[Page layout parsing data]
★ ★ ★ ★ ★

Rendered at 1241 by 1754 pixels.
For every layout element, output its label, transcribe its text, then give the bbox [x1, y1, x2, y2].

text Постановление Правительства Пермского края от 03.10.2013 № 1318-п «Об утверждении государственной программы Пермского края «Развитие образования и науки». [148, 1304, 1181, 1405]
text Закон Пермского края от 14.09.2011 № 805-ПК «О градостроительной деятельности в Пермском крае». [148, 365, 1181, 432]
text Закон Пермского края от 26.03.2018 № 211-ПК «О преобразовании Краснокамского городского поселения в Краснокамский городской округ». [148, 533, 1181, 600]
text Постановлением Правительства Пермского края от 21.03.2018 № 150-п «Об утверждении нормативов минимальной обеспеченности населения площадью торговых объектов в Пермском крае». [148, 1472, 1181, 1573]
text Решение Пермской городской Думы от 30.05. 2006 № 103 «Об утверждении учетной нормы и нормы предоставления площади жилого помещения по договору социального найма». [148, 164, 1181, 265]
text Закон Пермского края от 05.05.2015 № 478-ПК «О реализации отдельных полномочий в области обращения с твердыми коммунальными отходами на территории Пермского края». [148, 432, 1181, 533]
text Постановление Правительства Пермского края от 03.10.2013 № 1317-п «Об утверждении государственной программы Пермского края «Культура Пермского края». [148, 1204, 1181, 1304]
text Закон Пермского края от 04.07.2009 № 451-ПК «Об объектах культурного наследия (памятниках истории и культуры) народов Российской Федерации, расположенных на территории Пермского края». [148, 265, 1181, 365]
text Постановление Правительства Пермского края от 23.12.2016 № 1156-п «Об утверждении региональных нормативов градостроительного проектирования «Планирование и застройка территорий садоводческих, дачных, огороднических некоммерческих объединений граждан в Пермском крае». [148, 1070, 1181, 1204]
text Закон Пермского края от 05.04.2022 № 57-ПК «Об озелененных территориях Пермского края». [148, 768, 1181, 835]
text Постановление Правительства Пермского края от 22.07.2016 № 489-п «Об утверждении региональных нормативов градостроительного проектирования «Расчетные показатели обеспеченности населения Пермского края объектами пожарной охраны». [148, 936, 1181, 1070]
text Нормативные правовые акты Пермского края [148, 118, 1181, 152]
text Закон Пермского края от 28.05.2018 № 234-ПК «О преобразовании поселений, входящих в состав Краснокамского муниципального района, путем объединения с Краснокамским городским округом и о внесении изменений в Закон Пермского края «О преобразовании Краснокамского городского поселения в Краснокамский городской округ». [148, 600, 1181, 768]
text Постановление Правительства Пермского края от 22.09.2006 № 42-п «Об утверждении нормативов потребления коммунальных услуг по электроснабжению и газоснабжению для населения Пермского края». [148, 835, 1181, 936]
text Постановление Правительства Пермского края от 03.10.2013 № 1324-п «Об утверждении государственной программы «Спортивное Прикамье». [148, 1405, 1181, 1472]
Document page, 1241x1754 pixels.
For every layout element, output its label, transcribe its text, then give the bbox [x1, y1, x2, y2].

★ ★ ★ ★ ★

Give every entry again in full, precisely as written above.

Rendered at 1241 by 1754 pixels.
For every layout element, output its label, transcribe its text, then give the bbox [x1, y1, x2, y2].

text Постановление Правительства Пермского края от 03.10.2013 № 1318-п «Об утверждении государственной программы Пермского края «Развитие образования и науки». [148, 1304, 1181, 1405]
text Закон Пермского края от 14.09.2011 № 805-ПК «О градостроительной деятельности в Пермском крае». [148, 365, 1181, 432]
text Закон Пермского края от 26.03.2018 № 211-ПК «О преобразовании Краснокамского городского поселения в Краснокамский городской округ». [148, 533, 1181, 600]
text Постановлением Правительства Пермского края от 21.03.2018 № 150-п «Об утверждении нормативов минимальной обеспеченности населения площадью торговых объектов в Пермском крае». [148, 1472, 1181, 1573]
text Решение Пермской городской Думы от 30.05. 2006 № 103 «Об утверждении учетной нормы и нормы предоставления площади жилого помещения по договору социального найма». [148, 164, 1181, 265]
text Закон Пермского края от 05.05.2015 № 478-ПК «О реализации отдельных полномочий в области обращения с твердыми коммунальными отходами на территории Пермского края». [148, 432, 1181, 533]
text Постановление Правительства Пермского края от 03.10.2013 № 1317-п «Об утверждении государственной программы Пермского края «Культура Пермского края». [148, 1204, 1181, 1304]
text Закон Пермского края от 04.07.2009 № 451-ПК «Об объектах культурного наследия (памятниках истории и культуры) народов Российской Федерации, расположенных на территории Пермского края». [148, 265, 1181, 365]
text Постановление Правительства Пермского края от 23.12.2016 № 1156-п «Об утверждении региональных нормативов градостроительного проектирования «Планирование и застройка территорий садоводческих, дачных, огороднических некоммерческих объединений граждан в Пермском крае». [148, 1070, 1181, 1204]
text Закон Пермского края от 05.04.2022 № 57-ПК «Об озелененных территориях Пермского края». [148, 768, 1181, 835]
text Постановление Правительства Пермского края от 22.07.2016 № 489-п «Об утверждении региональных нормативов градостроительного проектирования «Расчетные показатели обеспеченности населения Пермского края объектами пожарной охраны». [148, 936, 1181, 1070]
text Нормативные правовые акты Пермского края [148, 118, 1181, 152]
text Закон Пермского края от 28.05.2018 № 234-ПК «О преобразовании поселений, входящих в состав Краснокамского муниципального района, путем объединения с Краснокамским городским округом и о внесении изменений в Закон Пермского края «О преобразовании Краснокамского городского поселения в Краснокамский городской округ». [148, 600, 1181, 768]
text Постановление Правительства Пермского края от 22.09.2006 № 42-п «Об утверждении нормативов потребления коммунальных услуг по электроснабжению и газоснабжению для населения Пермского края». [148, 835, 1181, 936]
text Постановление Правительства Пермского края от 03.10.2013 № 1324-п «Об утверждении государственной программы «Спортивное Прикамье». [148, 1405, 1181, 1472]
Document page, 1241x1754 pixels.
For every layout element, output its label, transcribe its text, then give the bbox [x1, y1, x2, y2].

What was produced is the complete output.